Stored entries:
# # # # #

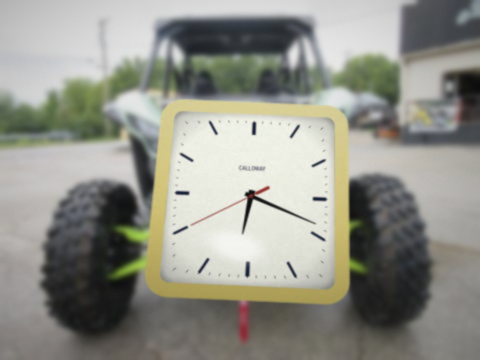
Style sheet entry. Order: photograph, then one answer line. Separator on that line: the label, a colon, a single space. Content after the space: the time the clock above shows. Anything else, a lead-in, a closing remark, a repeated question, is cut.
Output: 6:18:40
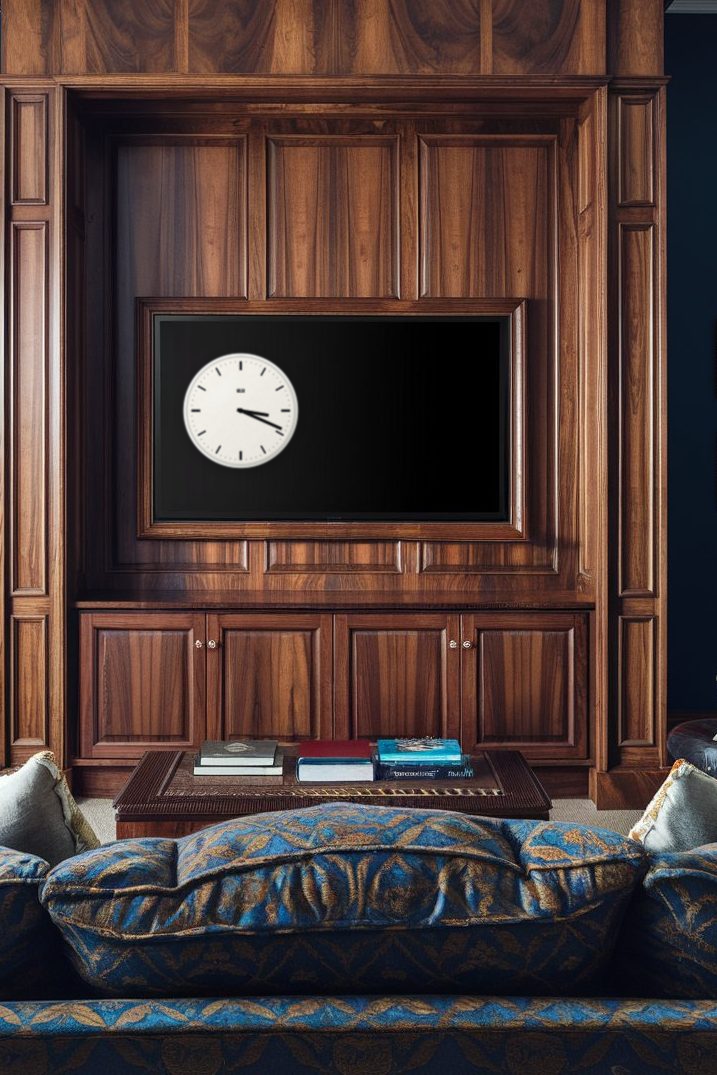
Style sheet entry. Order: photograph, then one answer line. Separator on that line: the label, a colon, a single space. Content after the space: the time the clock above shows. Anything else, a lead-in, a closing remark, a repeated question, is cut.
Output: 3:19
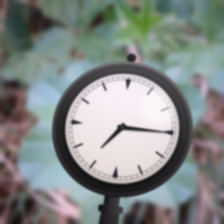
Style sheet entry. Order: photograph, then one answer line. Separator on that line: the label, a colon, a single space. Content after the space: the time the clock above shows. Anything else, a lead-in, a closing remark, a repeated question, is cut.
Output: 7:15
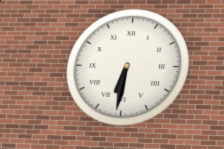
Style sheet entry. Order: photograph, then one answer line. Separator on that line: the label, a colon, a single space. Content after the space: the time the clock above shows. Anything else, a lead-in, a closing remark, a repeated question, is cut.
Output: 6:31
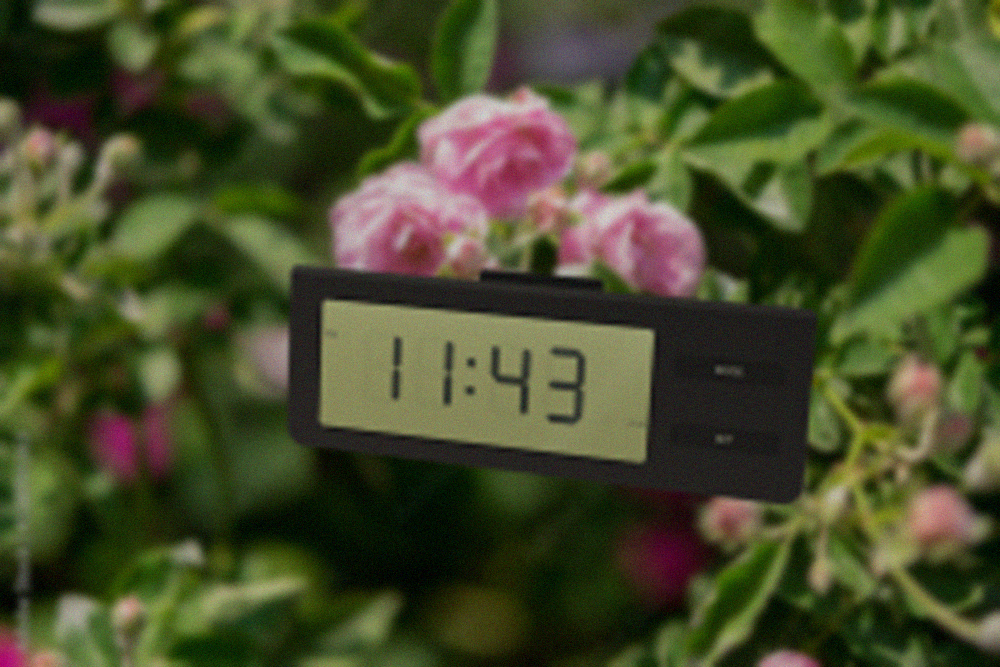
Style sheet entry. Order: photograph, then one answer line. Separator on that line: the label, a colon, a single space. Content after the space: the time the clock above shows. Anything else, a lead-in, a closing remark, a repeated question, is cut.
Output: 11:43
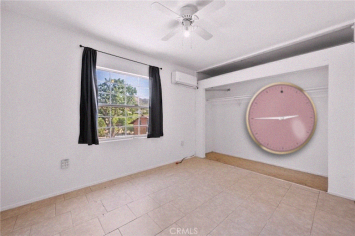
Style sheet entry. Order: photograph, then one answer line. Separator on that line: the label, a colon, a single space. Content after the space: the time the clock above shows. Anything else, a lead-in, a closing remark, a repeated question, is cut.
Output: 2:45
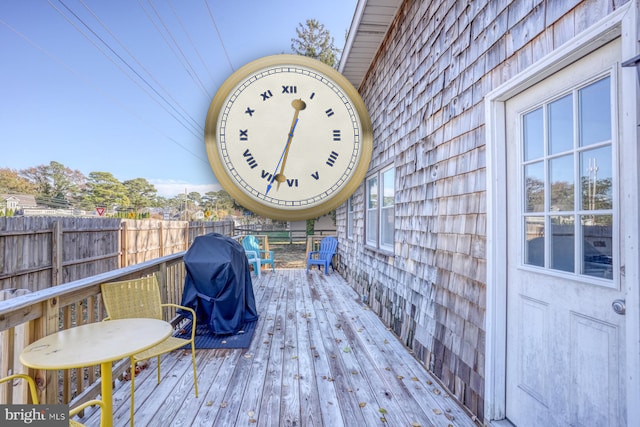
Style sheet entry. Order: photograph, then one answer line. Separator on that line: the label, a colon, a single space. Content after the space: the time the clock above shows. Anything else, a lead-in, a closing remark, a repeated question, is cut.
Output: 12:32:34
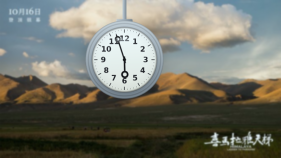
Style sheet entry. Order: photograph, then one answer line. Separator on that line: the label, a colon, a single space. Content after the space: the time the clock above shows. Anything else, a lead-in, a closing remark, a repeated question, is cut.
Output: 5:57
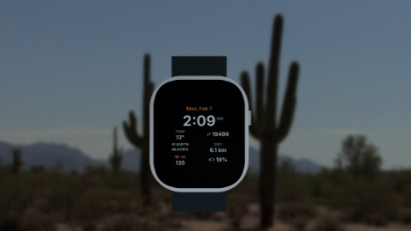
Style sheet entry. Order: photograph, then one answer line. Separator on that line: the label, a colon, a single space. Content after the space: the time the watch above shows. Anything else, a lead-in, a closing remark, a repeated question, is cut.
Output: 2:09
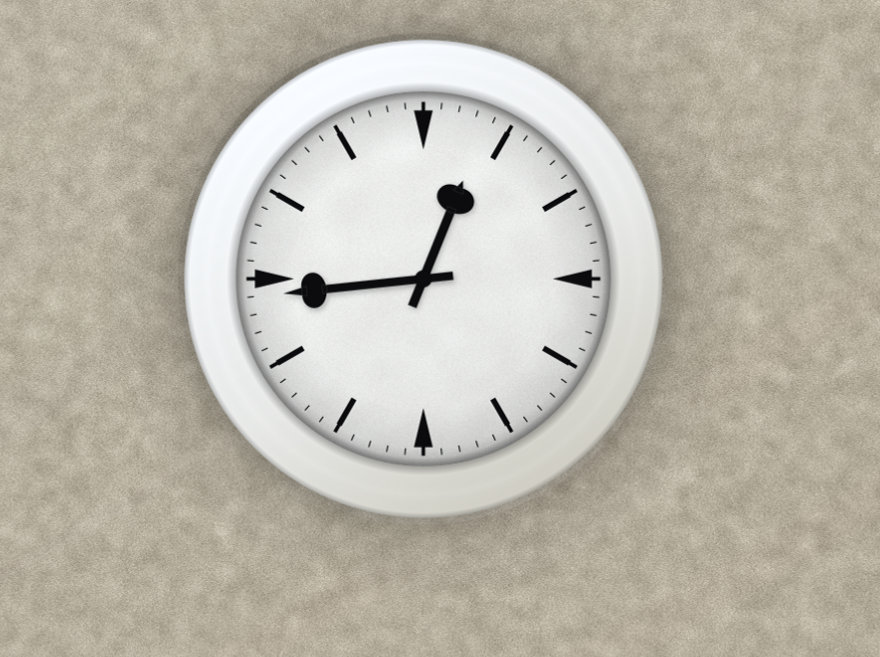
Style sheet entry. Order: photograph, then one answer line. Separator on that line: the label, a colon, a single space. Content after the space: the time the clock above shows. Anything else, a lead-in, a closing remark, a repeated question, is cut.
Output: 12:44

# # # # #

Copy all of the data above word for word, leaving out the pictures.

Style sheet entry. Order: photograph, then one answer line. Separator on that line: the label, a colon, a single space. Content after the space: the time the clock above shows. Anything else, a lead-in, a closing remark, a repeated question, is cut.
Output: 6:18:40
Style sheet entry. Order: photograph, then one answer line. Separator on that line: the label, a colon, a single space. Content after the space: the time the clock above shows. Anything else, a lead-in, a closing remark, a repeated question, is cut.
Output: 3:19
Style sheet entry. Order: photograph, then one answer line. Separator on that line: the label, a colon, a single space. Content after the space: the time the clock above shows. Anything else, a lead-in, a closing remark, a repeated question, is cut.
Output: 7:15
Style sheet entry. Order: photograph, then one answer line. Separator on that line: the label, a colon, a single space. Content after the space: the time the clock above shows. Anything else, a lead-in, a closing remark, a repeated question, is cut.
Output: 6:31
Style sheet entry. Order: photograph, then one answer line. Separator on that line: the label, a colon, a single space. Content after the space: the time the clock above shows. Anything else, a lead-in, a closing remark, a repeated question, is cut.
Output: 11:43
Style sheet entry. Order: photograph, then one answer line. Separator on that line: the label, a colon, a single space. Content after the space: the time the clock above shows. Anything else, a lead-in, a closing remark, a repeated question, is cut.
Output: 2:45
Style sheet entry. Order: photograph, then one answer line. Separator on that line: the label, a colon, a single space. Content after the space: the time the clock above shows. Anything else, a lead-in, a closing remark, a repeated question, is cut.
Output: 12:32:34
Style sheet entry. Order: photograph, then one answer line. Separator on that line: the label, a colon, a single space. Content after the space: the time the clock above shows. Anything else, a lead-in, a closing remark, a repeated question, is cut.
Output: 5:57
Style sheet entry. Order: photograph, then one answer line. Separator on that line: the label, a colon, a single space. Content after the space: the time the watch above shows. Anything else, a lead-in, a closing remark, a repeated question, is cut.
Output: 2:09
Style sheet entry. Order: photograph, then one answer line. Separator on that line: the label, a colon, a single space. Content after the space: the time the clock above shows. Anything else, a lead-in, a closing remark, a repeated question, is cut.
Output: 12:44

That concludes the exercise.